Pensamiento en grupo

Pueden, igualmente, existir puntos de vista dominantes entre las personas seleccionadas que no se correspondan con la realidad actual. Durante las crisis y las transiciones, hay cambios substanciales en las condiciones de la realidad, y las organizaciones en particular muchas veces no pueden mantenerse al tanto de estos cambios.

O pueden existir organizaciones e ideas políticas dominantes que se sobreentiendan. Esto puede ser real. Un solo partido puede tener el apoyo de todos los miembros de una comunidad local. Y en tales posiciones de dominio, es usual que los disidentes sean suprimidos y se vuelvan invisibles. Claro está, esto aumenta la posibilidad de que la minoría que apoya a otros partidos haga reclamos que no pueden ser probados.

Guardabarreras

Finalmente, hay quienes actúan como "guardabarreras" en vez de guías. Controlan el acceso a la información de la comunidad. Algunos son admitidos en la comunidad; otros no lo son. Y las razones para esto pueden ser políticas, ideológicas o personales. Los grupos de educadores deberán desarrollar una diversidad interna para asegurar que no sean rechazados por ser todos los integrantes del mismo sexo, país o de un ambiente étnico o cultural particular.

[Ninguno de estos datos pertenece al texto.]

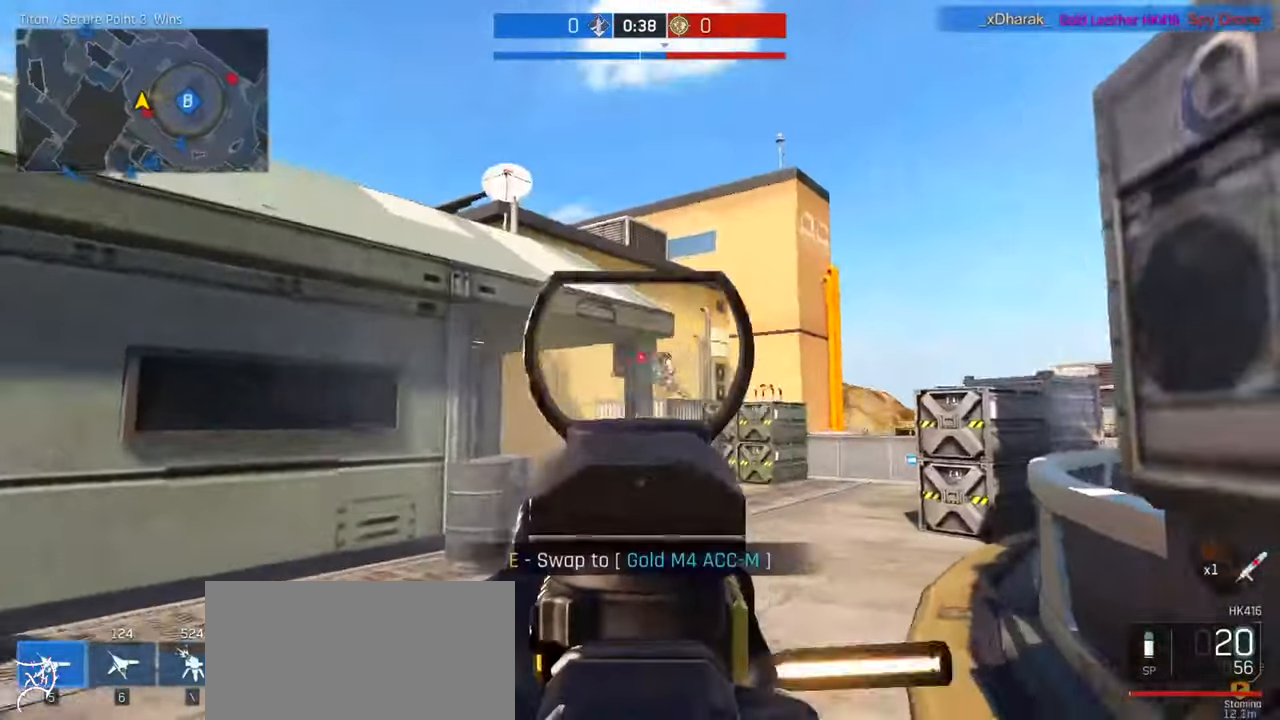
{"keys": ["a"], "mouse": ["left", "right"], "events": [[34, "a", "down"], [67, "d", "up"], [134, "s", "up"]]}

Esto por sí mismo no va a prevenir que existan guardabarreras. Pero el desarrollo de un acercamiento reiterado puede ayudar. En las sociedades tradicionales los educadores tienen que ser pacientes si quieren pasar por el filtro. Hay varias estrategias para lidiar con esto, pero quizás la más efectiva sea desarrollar relaciones de confianza con un intermediario que pueda presentar al educador a un líder tradicional.

Revisando la información

Los educadores que llegan a situaciones donde sospechan que la información puede estar matizada por algo de lo anterior, deberían buscar acercarse a individuos reflexivos que estén dispuestos a considerar todos los puntos políticos y que puedan demostrar la legitimidad de sus opiniones sustentándolas en evidencias. O, pueden escoger conducir entrevistas que incluyan a miembros de los grupos de enfoque directamente sobre la base de una muestra pequeña, sólo con propósitos de verificación, en lugar de llevar a cabo una encuesta completa.